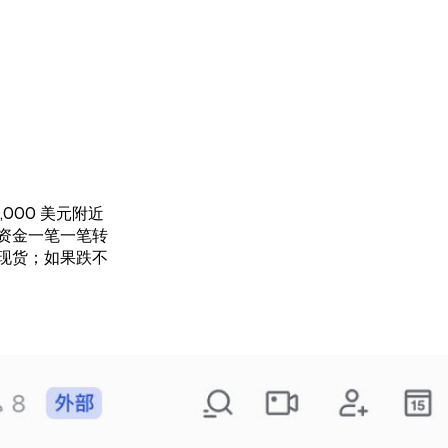
,000 美元附近
把资金一笔一笔转
现货；如果跌不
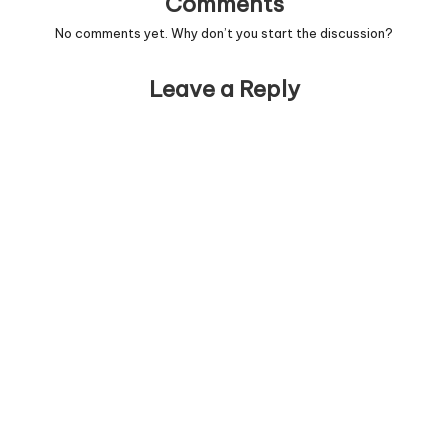
Comments
No comments yet. Why don’t you start the discussion?
Leave a Reply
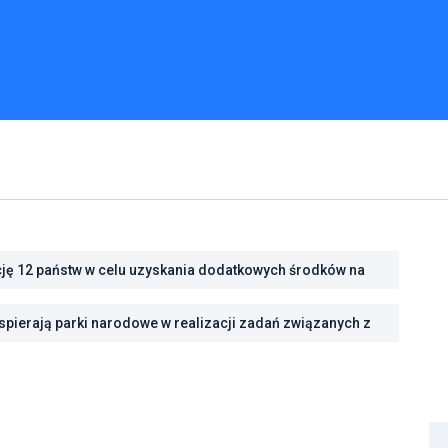
cję 12 państw w celu uzyskania dodatkowych środków na
cję energetyczną
ść na zmiany klimatu dzięki inwestycjom w zielono-
pierają parki narodowe w realizacji zadań związanych z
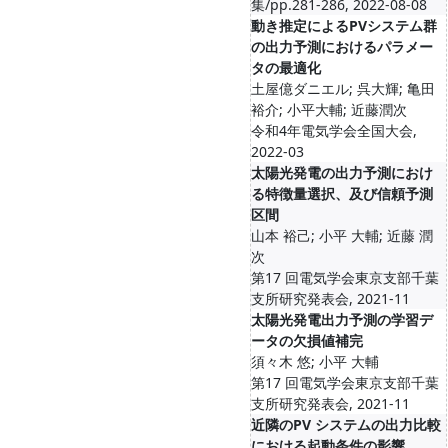
集/pp.281-286, 2022-08-08
動き推定によるPVシステム群
の出力予測におけるパラメー
タの最適化
土屋億ダニエル; 呉大輝; 亀田
裕介; 小平大輔; 近藤潤次
令和4年電気学会全国大会,
2022-03
太陽光発電の出力予測におけ
る特徴量選択、及び信頼予測
区間
山本 裕己; 小平 大輔; 近藤 潤
次
第17 回電気学会東京支部千葉
支所研究発表会, 2021-11
太陽光発電出力予測の学習デ
ータの欠損値補完
須々木 悠; 小平 大輔
第17 回電気学会東京支部千葉
支所研究発表会, 2021-11
近隣のPV システムの出力比較
における起動条件の影響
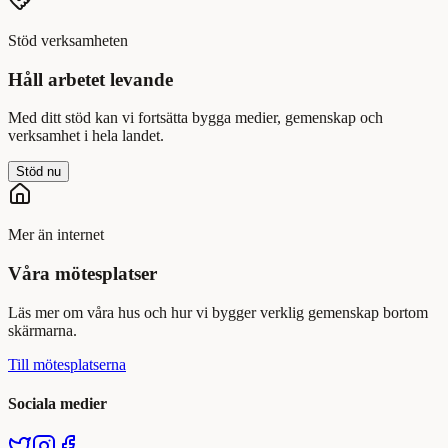
Stöd verksamheten
Håll arbetet levande
Med ditt stöd kan vi fortsätta bygga medier, gemenskap och
verksamhet i hela landet.
Stöd nu
Mer än internet
Våra mötesplatser
Läs mer om våra hus och hur vi bygger verklig gemenskap bortom
skärmarna.
Till mötesplatserna
Sociala medier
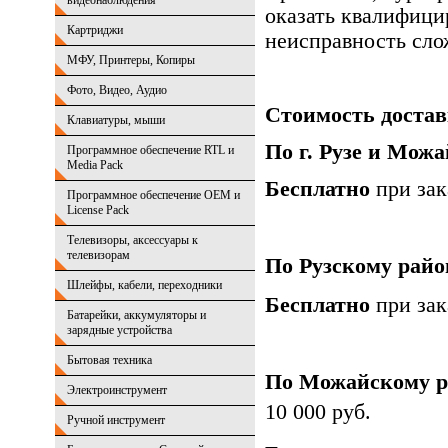
видеонаблюдения
оказать квалифици
Картриджи
неисправность сло
МФУ, Принтеры, Копиры
Фото, Видео, Аудио
Стоимость достав
Клавиатуры, мыши
По г. Рузе и Мож
Программное обеспечение RTL и
Media Pack
Бесплатно
при зак
Программное обеспечение OEM и
License Pack
Телевизоры, аксессуары к
телевизорам
По Рузскому райо
Шлейфы, кабели, переходники
Бесплатно
при зак
Батарейки, аккумуляторы и
зарядные устройства
Бытовая техника
По Можайскому ра
Электроинструмент
10 000 руб.
Ручной инструмент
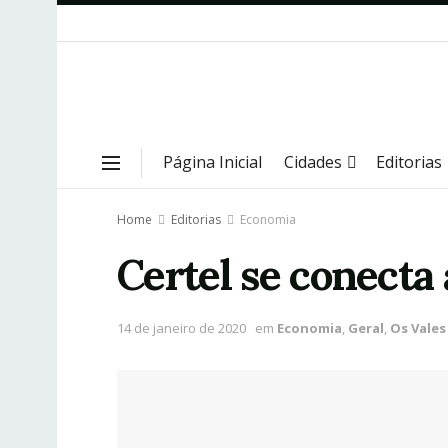
Página Inicial
Cidades
Editorias
Home
Editorias
Economia
Certel se conecta 
14 de janeiro de 2020
em
Economia
,
Geral
,
Os Vales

### [What this task involves]
Every line of the listing above is to be repeated exactly, with its pictures left out.

### [Answer space]
,000 美元附近
把资金一笔一笔转
现货；如果跌不
Comments
No comments yet. Why don’t you start the discussion?
Leave a Reply
cję 12 państw w celu uzyskania dodatkowych środków na
cję energetyczną
ść na zmiany klimatu dzięki inwestycjom w zielono-
pierają parki narodowe w realizacji zadań związanych z
集/pp.281-286, 2022-08-08
動き推定によるPVシステム群
の出力予測におけるパラメー
タの最適化
土屋億ダニエル; 呉大輝; 亀田
裕介; 小平大輔; 近藤潤次
令和4年電気学会全国大会,
2022-03
太陽光発電の出力予測におけ
る特徴量選択、及び信頼予測
区間
山本 裕己; 小平 大輔; 近藤 潤
次
第17 回電気学会東京支部千葉
支所研究発表会, 2021-11
太陽光発電出力予測の学習デ
ータの欠損値補完
須々木 悠; 小平 大輔
第17 回電気学会東京支部千葉
支所研究発表会, 2021-11
近隣のPV システムの出力比較
における起動条件の影響
Stöd verksamheten
Håll arbetet levande
Med ditt stöd kan vi fortsätta bygga medier, gemenskap och
verksamhet i hela landet.
Stöd nu
Mer än internet
Våra mötesplatser
Läs mer om våra hus och hur vi bygger verklig gemenskap bortom
skärmarna.
Till mötesplatserna
Sociala medier
видеонаблюдения
оказать квалифици
Картриджи
неисправность сло
МФУ, Принтеры, Копиры
Фото, Видео, Аудио
Стоимость достав
Клавиатуры, мыши
По г. Рузе и Мож
Программное обеспечение RTL и
Media Pack
Бесплатно
при зак
Программное обеспечение OEM и
License Pack
Телевизоры, аксессуары к
телевизорам
По Рузскому райо
Шлейфы, кабели, переходники
Бесплатно
при зак
Батарейки, аккумуляторы и
зарядные устройства
Бытовая техника
По Можайскому ра
Электроинструмент
10 000 руб.
Ручной инструмент
Página Inicial
Cidades
Editorias
Home
Editorias
Economia
Certel se conecta 
14 de janeiro de 2020
em
Economia
,
Geral
,
Os Vales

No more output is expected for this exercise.